Here’s the results for the first regression:
OLS Regression Results
==================================================================================
Dep. Variable: internetuserate_scaled R-squared: 0.593
Model: OLS Adj. R-squared: 0.591
Method: Least Squares F-statistic: 229.0
Date: Tue, 21 Apr 2020 Prob (F-statistic): 1.77e-32
Time: 21:56:40 Log-Likelihood: -154.10
No. Observations: 159 AIC: 312.2
Df Residuals: 157 BIC: 318.3
Df Model: 1
Covariance Type: nonrobust
==================================================================================
coef std err t P>|t| [0.025 0.975]
----------------------------------------------------------------------------------
Intercept -5.4670 0.365 -14.984 0.000 -6.188 -4.746
lifeexpectancy 0.0786 0.005 15.132 0.000 0.068 0.089
==============================================================================
Omnibus: 10.462 Durbin-Watson: 1.879
Prob(Omnibus): 0.005 Jarque-Bera (JB): 4.239
Skew: -0.001 Prob(JB): 0.120
Kurtosis: 2.200 Cond. No. 503.
==============================================================================
Warnings:
[1] Standard Errors assume that the covariance matrix of the errors is correctly specified.

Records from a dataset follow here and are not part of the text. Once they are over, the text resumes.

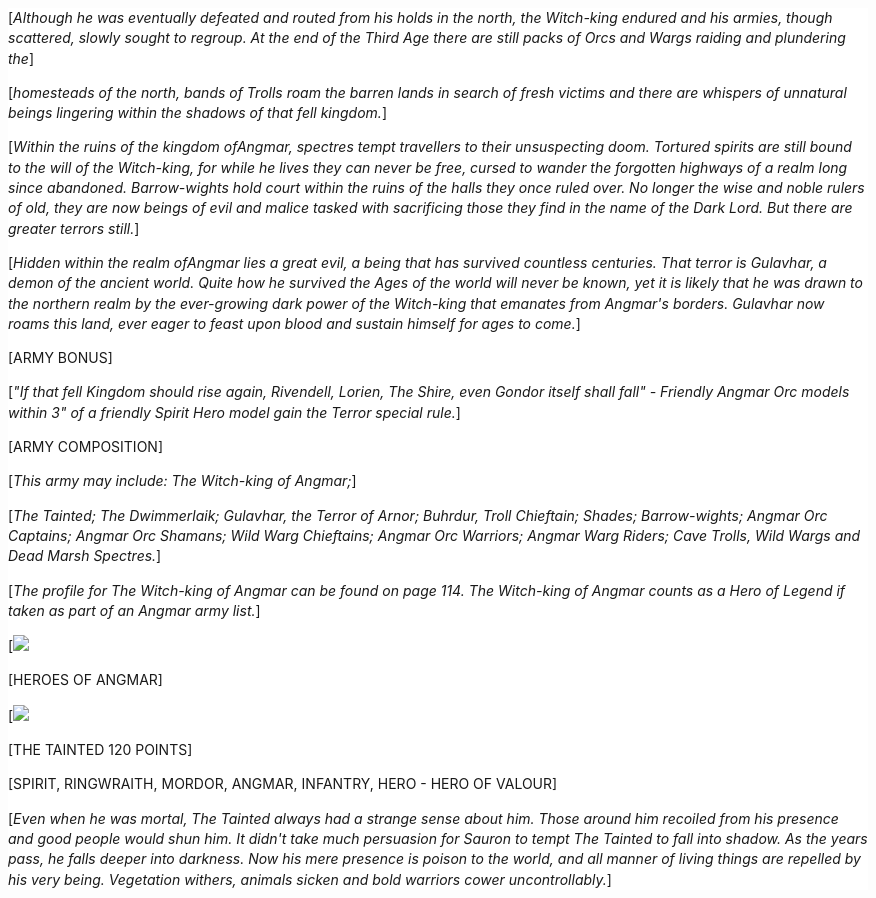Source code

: [*Although he was eventually defeated and routed from his holds in the north, the Witch-king endured and his armies, though scattered, slowly sought to regroup. At the end of the Third Age there are still packs of Orcs and Wargs raiding and plundering
the*]

[*homesteads of the north, bands of Trolls roam the barren lands in search of fresh victims and there are whispers of unnatural beings lingering within the shadows of that fell
kingdom.*]

[*Within the ruins of the kingdom ofAngmar, spectres tempt travellers to their unsuspecting doom. Tortured spirits are still bound to the will of the Witch-king, for while he lives they can never be free, cursed to wander the forgotten highways of a realm long since abandoned. Barrow-wights hold court within the ruins of the halls they once ruled over. No longer the wise and noble rulers of old, they are now beings of evil and malice tasked with sacrificing those they find in the name of the Dark Lord. But there are greater terrors
still.*]

[*Hidden within the realm ofAngmar lies a great evil, a being that has survived countless centuries. That terror is Gulavhar, a demon of the ancient world. Quite how he survived the Ages of the world will never be known, yet it is likely that he was drawn to the northern realm by the ever-growing dark power of the Witch-king that emanates from Angmar's borders. Gulavhar now roams this land, ever eager to feast upon blood and sustain himself for ages to come.*]

[ARMY BONUS]

[*"If that fell Kingdom should rise again, Rivendell, Lorien, The Shire, even Gondor itself shall fall" - Friendly Angmar Orc models within 3" of a friendly Spirit Hero model gain the Terror special
rule.*]

[ARMY COMPOSITION]

[*This army may include: The Witch-king of
Angmar;*]

[*The Tainted; The Dwimmerlaik; Gulavhar, the Terror of Arnor; Buhrdur, Troll Chieftain; Shades; Barrow-wights; Angmar Orc Captains; Angmar Orc Shamans; Wild Warg Chieftains; Angmar Orc Warriors; Angmar Warg Riders; Cave Trolls, Wild Wargs and Dead Marsh
Spectres.*]

[*The profile for The Witch-king of Angmar can be found on page 114. The Witch-king of Angmar counts as a Hero of Legend if taken as part of an Angmar army
list.*]

[![](../media/2_MESBG_-_Armies_of_LOTR_media/image214.jpeg)

[HEROES OF ANGMAR]

[![](../media/2_MESBG_-_Armies_of_LOTR_media/image215.jpeg)

[THE TAINTED 120
POINTS]

[SPIRIT, RINGWRAITH, MORDOR, ANGMAR, INFANTRY, HERO - HERO OF
VALOUR]

[*Even when he was mortal, The Tainted always had a strange sense about
him. Those around him recoiled from his presence and good people would shun him. It didn't take much persuasion for Sauron to
tempt The Tainted to fall into shadow. As the years pass, he falls deeper into darkness. Now his mere presence is poison to the world, and
all manner of living things are repelled by his very being. Vegetation withers, animals sicken and bold warriors cower
uncontrollably.*]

Regression model findings:
Here’s the results for the second regression:
OLS Regression Results
==================================================================================
Dep. Variable: internetuserate_scaled R-squared: 0.040
Model: OLS Adj. R-squared: 0.033
Method: Least Squares F-statistic: 6.468
Date: Tue, 21 Apr 2020 Prob (F-statistic): 0.0120
Time: 21:56:40 Log-Likelihood: -222.40
No. Observations: 159 AIC: 448.8
Df Residuals: 157 BIC: 454.9
Df Model: 1
Covariance Type: nonrobust
==============================================================================
coef std err t P>|t| [0.025 0.975]
------------------------------------------------------------------------------
Intercept 1.1340 0.453 2.505 0.013 0.240 2.028
employrate -0.0192 0.008 -2.543 0.012 -0.034 -0.004
==============================================================================
Omnibus: 15.938 Durbin-Watson: 1.710
Prob(Omnibus): 0.000 Jarque-Bera (JB): 14.963
Skew: 0.682 Prob(JB): 0.000563
Kurtosis: 2.371 Cond. No. 347.
==============================================================================
Warnings:
[1] Standard Errors assume that the covariance matrix of the errors is correctly specified.
The first regression finds that there is a very strong relationship between the two variables, with an extremely small P-value of 1.77e-32. Meanwhile, the second set of variables still has a fairly strong, though not as strong, relationship as indicated by the P-value of 0.0120.